Newly released figures showing a rise in the number of men with advanced prostate cancer have laid bare long-simmering resentment among patient advocates who feel the nation's leading cancer group has largely ignored their concerns for years.
The American Cancer Society (ACS) this month revealed what it called "alarming" news about prostate cancer: After two decades of decline, the number of men diagnosed with the disease in the United States rose by 15% from 2014 to 2019.
"Most concerning," according to the group's CEO Karen Knudsen, PhD, MBA, is that the increase is being driven by diagnoses of advanced disease.
"Since 2011, the diagnosis of advanced-stage (regional- or distant-stage) prostate cancer has increased by 4%–5% annually, and the proportion of men diagnosed with distant-stage disease has doubled," said Knudsen at a press conference this month concerning the figures. "These findings underscore the importance of understanding and reducing this trend."

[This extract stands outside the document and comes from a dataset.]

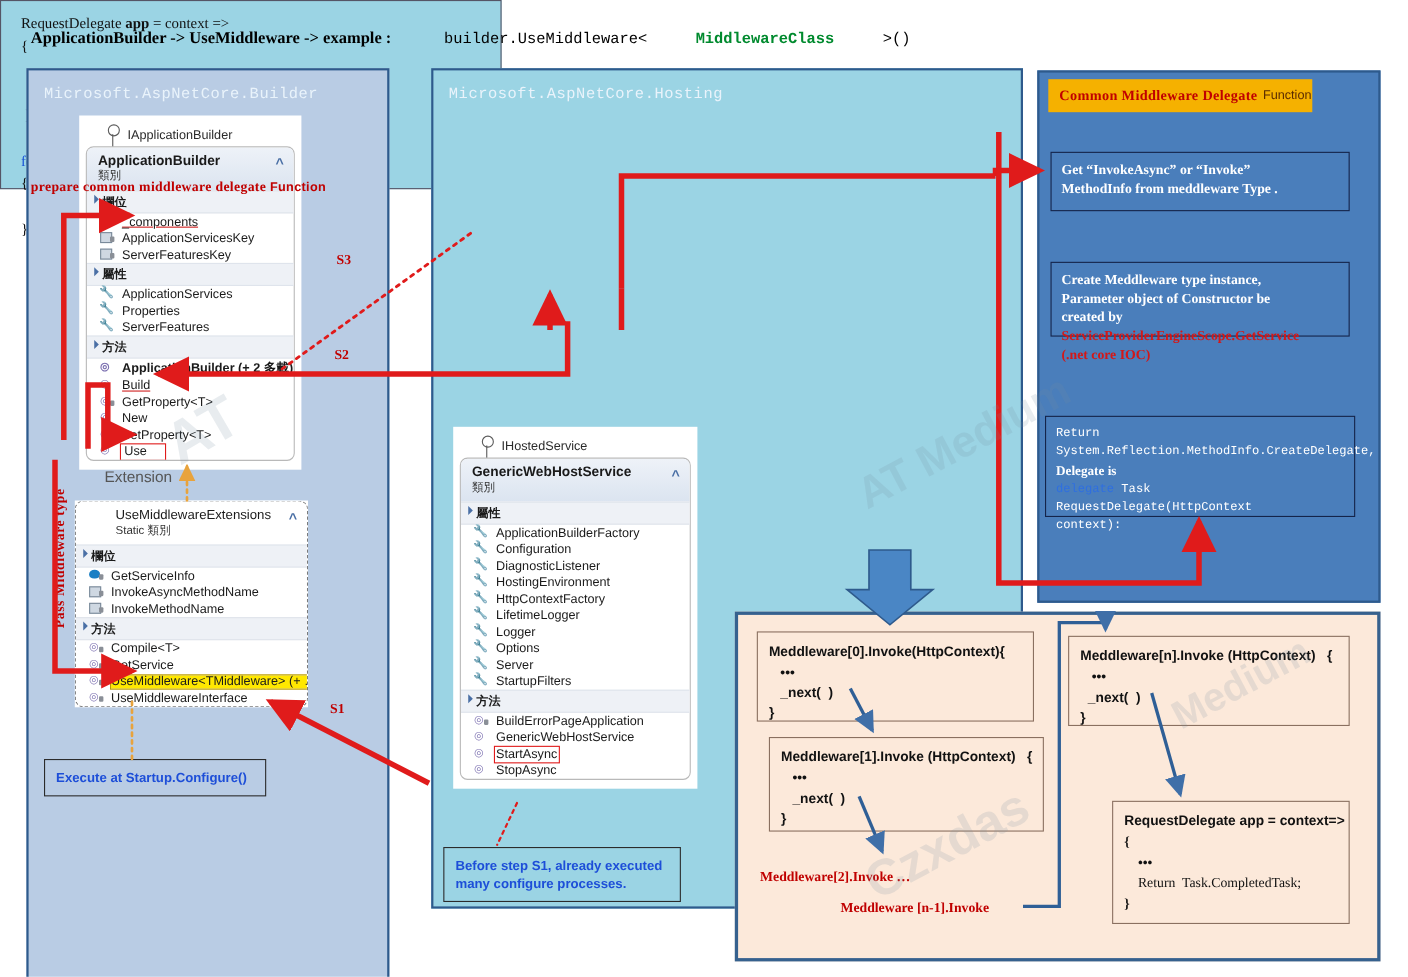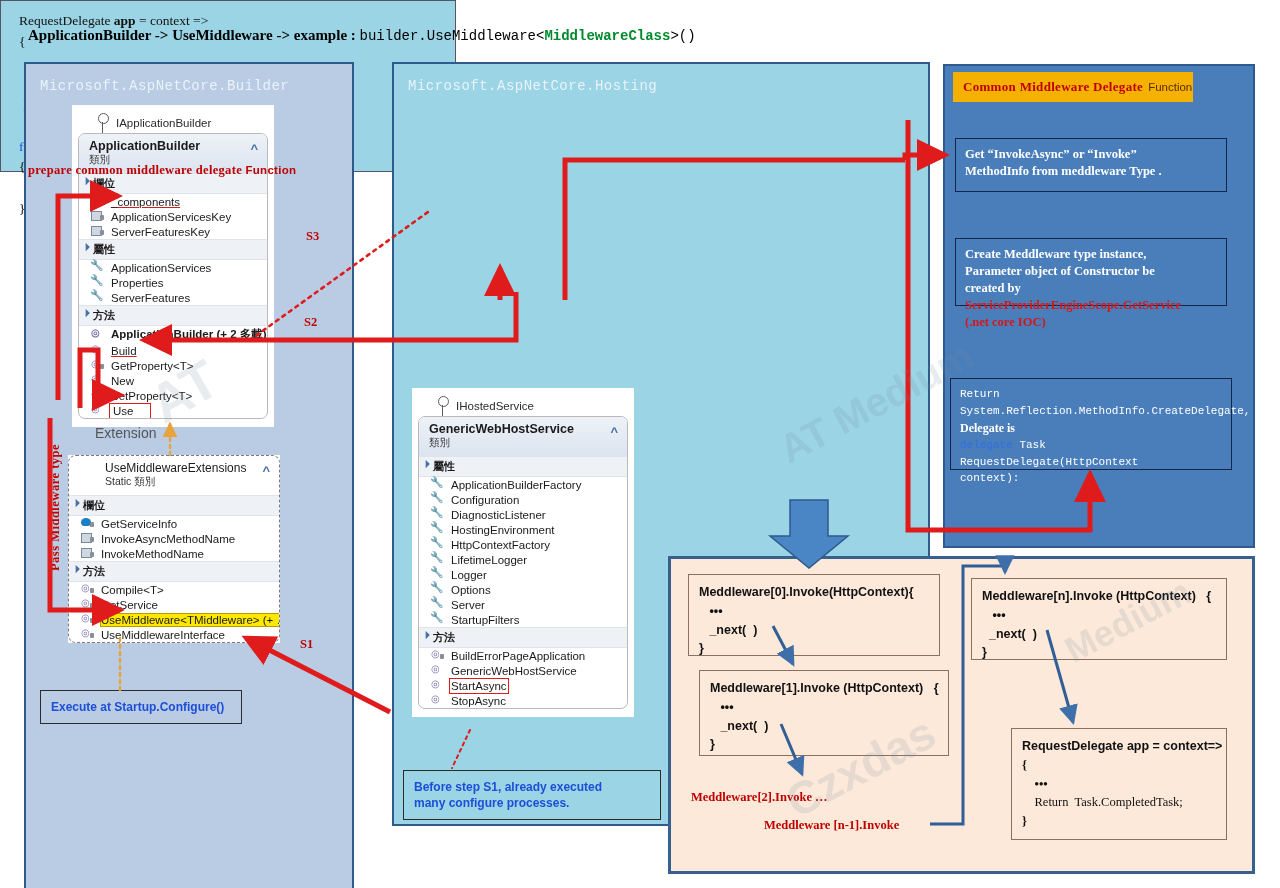"builder.UseMiddleware<" #title-bar .mono { margin-left: none -> 44px }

The increase, which works out to be an additional 99,000 cases of prostate cancer, did not take the ACS by surprise; the group has been predicting a jump in diagnoses of the disease, which is the most common cancer in men after skin cancer, and the second most common cause of cancer death for that group.
The ACS announced a new action plan, "Improving Mortality from Prostate Cancer Together" — or IMPACT — to address the rise, especially in Black men, and to curb the increasing rate of advanced, difficult-to-treat cases.
"We must address these shifts in prostate cancer, especially in the Black community, since the incidence of prostate cancer in Black men is 70% higher than in White men, and prostate cancer mortality rates in Black men are approximately two-to-four times higher than those in every other racial and ethnic group," William Dahut, MD, PhD, chief scientific officer for the ACS, said at the press conference. (A study published this month challenged that claim, finding that, after controlling for socioeconomic factors, race does not appear to be a significant predictor of mortality for prostate cancer.)